The Ovenbird
There is a singer everyone has heard,
Loud, a mid-summer and a mid-wood bird,
Who makes the solid tree trunks sound again.
He says that leaves are old and that for flowers
Mid-summer is to spring as one to ten.
He says the early petal-fall is past,
When pear and cherry bloom went down in showers
On sunny days a moment overcast;
And comes that other fall we name the fall.
He says the highway dust is over all.
The bird would cease and be as other birds
But that he knows in singing not to sing.
The question that he frames in all but words
Is what to make of a diminished thing.
Robert Frost
A Frost scholar once said that the first line of this poem is an example of Frost’s disingenuousness; hardly anyone, he claimed, has heard an Ovenbird. But in fact, this line is an example of the way Frost hides in plain sight. If you have walked in the woods in the eastern half of the United States or Canada without cotton in your ears (north in summer, south in winter), you've probably heard an Ovenbird, though you might not have known who was singing. Haven't you heard this song?
He knows in singing not to sing. The phrasing here is a wonderful example of how Frost loves to play with negation. Repeat the line aloud several times, letting that restless “not” modify the infinitive “to sing” and then the gerund “singing,” and then let it become for a moment the direct object of “singing.” Singers of “not,” these American poets with their songs of loss, coming to them through the songs of the Wood Thrush, Hermit Thrush, Ovenbird, and Mockingbird (a Mimic Thrush and the only native singer who sings all night, our North American Nightingale), whose “reckless, despairing carols” called forth the poet in Whitman.
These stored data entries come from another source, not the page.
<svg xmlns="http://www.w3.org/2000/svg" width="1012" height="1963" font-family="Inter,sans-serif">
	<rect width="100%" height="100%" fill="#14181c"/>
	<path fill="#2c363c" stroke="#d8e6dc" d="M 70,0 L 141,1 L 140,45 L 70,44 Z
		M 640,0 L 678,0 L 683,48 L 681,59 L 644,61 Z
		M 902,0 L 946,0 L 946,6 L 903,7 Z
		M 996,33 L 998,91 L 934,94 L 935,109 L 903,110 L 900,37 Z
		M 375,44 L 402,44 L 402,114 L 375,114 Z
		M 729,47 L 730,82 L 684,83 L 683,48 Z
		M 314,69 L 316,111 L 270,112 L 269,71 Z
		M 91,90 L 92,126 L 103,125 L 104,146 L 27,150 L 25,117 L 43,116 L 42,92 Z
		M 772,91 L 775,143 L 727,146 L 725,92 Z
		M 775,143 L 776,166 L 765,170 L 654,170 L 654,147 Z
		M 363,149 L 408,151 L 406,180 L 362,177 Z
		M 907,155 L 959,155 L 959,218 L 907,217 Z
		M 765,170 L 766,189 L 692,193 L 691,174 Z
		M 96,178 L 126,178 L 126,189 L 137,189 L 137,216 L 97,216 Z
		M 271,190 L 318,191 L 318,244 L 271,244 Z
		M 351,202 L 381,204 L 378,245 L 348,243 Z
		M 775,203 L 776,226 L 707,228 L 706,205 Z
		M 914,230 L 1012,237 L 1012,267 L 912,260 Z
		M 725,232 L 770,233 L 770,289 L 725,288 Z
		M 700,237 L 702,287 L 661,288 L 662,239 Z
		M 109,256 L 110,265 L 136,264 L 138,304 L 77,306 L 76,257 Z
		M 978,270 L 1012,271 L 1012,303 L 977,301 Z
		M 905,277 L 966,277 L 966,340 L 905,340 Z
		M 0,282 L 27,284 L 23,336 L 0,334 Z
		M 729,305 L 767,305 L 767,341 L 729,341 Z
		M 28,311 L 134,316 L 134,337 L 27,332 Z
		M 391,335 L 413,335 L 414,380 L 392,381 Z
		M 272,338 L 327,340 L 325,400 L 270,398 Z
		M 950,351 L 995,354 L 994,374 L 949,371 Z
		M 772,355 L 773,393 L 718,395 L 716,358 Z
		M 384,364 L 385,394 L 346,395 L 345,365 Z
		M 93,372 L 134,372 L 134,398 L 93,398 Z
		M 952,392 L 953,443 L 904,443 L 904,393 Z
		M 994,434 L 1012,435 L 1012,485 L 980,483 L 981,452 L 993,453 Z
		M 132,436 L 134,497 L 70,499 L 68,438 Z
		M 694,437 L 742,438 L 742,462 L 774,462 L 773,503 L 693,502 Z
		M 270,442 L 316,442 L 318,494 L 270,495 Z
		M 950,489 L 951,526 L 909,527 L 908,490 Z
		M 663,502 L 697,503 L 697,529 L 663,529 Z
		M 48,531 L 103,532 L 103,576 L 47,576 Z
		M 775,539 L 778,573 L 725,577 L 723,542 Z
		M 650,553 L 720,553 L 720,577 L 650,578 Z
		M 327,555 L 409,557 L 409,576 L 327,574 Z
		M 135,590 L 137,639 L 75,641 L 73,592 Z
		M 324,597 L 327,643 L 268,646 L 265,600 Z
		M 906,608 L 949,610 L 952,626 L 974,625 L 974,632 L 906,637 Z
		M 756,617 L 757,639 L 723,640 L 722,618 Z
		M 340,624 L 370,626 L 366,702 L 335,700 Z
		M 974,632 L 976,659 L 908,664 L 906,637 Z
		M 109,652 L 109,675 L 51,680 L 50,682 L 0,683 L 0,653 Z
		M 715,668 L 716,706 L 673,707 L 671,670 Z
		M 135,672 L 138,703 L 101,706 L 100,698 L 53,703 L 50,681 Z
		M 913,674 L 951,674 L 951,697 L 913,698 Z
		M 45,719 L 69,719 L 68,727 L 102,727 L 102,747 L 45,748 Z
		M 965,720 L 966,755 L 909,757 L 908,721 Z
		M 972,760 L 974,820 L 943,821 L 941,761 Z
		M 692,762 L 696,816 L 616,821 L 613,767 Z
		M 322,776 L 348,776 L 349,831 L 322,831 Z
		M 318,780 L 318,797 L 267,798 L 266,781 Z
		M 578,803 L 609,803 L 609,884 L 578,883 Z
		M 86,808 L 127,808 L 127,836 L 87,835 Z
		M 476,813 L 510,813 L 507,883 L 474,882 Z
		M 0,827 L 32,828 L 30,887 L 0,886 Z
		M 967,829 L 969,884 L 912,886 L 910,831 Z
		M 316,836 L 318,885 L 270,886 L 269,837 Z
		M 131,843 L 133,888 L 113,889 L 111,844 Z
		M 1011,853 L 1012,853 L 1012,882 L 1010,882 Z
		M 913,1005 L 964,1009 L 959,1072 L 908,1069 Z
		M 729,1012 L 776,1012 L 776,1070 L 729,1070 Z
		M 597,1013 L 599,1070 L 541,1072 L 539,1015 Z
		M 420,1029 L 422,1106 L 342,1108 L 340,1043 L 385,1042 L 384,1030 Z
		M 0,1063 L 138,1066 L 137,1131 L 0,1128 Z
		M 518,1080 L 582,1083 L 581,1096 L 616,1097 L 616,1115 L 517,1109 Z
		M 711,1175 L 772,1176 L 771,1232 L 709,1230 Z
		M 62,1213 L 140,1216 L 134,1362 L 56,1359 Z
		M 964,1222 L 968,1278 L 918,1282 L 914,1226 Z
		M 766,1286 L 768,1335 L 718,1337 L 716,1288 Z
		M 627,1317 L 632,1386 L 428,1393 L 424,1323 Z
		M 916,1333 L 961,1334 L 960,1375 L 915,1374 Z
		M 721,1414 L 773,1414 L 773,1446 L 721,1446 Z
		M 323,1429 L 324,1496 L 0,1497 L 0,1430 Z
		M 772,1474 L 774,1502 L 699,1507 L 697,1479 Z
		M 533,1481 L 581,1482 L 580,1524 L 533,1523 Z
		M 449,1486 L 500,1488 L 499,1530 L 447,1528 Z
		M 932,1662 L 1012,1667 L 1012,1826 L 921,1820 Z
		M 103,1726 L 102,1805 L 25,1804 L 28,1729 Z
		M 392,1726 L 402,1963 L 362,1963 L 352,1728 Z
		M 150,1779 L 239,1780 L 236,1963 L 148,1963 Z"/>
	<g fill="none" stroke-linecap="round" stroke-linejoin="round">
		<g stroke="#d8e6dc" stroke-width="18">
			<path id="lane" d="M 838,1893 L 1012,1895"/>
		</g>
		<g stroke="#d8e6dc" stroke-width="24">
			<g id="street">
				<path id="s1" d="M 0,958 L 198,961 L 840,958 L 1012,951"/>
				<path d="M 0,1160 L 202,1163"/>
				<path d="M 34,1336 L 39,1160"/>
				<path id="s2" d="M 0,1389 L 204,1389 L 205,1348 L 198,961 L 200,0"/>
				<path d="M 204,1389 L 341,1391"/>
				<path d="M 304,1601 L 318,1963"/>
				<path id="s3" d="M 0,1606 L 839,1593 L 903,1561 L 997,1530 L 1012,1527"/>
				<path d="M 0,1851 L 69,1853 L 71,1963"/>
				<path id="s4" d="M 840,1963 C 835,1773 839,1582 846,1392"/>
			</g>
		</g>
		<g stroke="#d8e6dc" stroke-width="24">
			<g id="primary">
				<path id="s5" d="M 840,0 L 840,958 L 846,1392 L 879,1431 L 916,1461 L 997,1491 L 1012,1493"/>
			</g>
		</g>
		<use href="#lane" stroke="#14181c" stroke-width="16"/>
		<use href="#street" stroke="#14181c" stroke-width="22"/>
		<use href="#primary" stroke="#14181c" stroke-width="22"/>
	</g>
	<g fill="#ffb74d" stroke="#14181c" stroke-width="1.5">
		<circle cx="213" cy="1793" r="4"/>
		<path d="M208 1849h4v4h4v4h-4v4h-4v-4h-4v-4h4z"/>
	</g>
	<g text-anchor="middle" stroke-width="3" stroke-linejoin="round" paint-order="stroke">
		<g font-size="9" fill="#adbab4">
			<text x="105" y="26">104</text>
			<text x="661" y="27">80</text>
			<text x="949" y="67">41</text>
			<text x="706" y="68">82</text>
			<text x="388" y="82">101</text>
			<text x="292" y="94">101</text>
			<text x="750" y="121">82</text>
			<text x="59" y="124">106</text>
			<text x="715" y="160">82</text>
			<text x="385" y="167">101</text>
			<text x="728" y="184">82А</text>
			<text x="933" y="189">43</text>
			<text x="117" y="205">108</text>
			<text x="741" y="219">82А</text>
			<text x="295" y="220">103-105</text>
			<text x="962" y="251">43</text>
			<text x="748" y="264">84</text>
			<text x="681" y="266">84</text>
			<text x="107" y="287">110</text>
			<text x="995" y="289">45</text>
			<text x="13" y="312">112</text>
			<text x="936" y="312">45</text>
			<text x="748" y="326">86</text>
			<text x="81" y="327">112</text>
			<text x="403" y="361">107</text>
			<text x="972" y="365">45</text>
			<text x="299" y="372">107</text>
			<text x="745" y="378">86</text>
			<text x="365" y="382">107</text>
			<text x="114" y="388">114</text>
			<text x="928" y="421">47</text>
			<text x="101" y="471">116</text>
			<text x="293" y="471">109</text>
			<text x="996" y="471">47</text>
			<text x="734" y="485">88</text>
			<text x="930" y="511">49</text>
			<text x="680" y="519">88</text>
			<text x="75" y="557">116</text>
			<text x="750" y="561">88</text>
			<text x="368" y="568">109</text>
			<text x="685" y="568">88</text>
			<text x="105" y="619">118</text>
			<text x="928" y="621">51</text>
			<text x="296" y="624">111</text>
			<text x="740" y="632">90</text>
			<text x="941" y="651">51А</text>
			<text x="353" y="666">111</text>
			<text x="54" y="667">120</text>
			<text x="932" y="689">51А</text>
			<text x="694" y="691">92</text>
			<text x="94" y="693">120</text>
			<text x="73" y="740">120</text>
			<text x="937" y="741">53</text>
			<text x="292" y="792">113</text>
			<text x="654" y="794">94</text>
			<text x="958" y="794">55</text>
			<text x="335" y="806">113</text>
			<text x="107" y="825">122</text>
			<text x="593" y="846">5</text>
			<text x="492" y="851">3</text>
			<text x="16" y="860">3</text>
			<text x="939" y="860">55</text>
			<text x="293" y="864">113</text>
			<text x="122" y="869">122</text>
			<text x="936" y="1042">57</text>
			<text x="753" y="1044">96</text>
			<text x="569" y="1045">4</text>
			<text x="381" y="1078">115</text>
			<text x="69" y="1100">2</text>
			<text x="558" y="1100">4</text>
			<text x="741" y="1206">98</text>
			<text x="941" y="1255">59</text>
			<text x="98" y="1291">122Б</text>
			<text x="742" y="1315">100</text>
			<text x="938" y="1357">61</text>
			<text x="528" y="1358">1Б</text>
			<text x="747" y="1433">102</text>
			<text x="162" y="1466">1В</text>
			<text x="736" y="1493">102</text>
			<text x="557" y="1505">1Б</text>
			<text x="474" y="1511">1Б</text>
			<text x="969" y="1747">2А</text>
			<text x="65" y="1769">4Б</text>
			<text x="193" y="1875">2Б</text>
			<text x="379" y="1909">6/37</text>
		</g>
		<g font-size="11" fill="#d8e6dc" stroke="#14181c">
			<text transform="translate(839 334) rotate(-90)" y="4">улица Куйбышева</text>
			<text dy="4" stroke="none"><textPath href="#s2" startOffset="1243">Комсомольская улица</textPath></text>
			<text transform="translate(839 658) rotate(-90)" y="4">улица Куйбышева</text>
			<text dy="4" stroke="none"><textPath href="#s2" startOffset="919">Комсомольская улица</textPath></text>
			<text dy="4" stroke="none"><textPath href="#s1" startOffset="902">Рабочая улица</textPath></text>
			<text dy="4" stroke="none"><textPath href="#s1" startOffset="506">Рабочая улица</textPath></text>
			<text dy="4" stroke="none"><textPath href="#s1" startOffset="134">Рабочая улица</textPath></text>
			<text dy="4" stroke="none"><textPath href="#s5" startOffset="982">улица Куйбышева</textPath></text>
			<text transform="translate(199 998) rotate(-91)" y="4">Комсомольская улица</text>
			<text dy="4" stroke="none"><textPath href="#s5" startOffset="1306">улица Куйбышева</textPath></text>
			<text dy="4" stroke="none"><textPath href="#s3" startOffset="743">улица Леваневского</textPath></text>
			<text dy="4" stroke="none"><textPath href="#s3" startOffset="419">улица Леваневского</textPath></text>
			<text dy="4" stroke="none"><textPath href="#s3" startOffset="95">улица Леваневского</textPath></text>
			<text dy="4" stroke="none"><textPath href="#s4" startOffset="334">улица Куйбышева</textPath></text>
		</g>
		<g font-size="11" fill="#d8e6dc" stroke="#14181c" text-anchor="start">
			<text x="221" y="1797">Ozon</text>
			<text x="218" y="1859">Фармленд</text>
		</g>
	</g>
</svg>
What is the “diminished thing” of which the Ovenbird sings? The changing season, the passage of time, or more precisely, since the bird’s song is only the frame and the question belongs to the listener, the listener’s own proleptic awareness of time that allows him to stand in several seasons at once. But at a price. Like that “not” in the earlier line, the phrase “all but words” moves restlessly between two senses: The bird almost seems to be speaking, but Frost was too honest an observer to make that claim. The bird speaks in “all but words.” The words belong to the listener; the bird gets everything else. We hear in the Ovenbird’s song our own lost connection to the green world. And what to make of that “diminished thing,” if not a poem?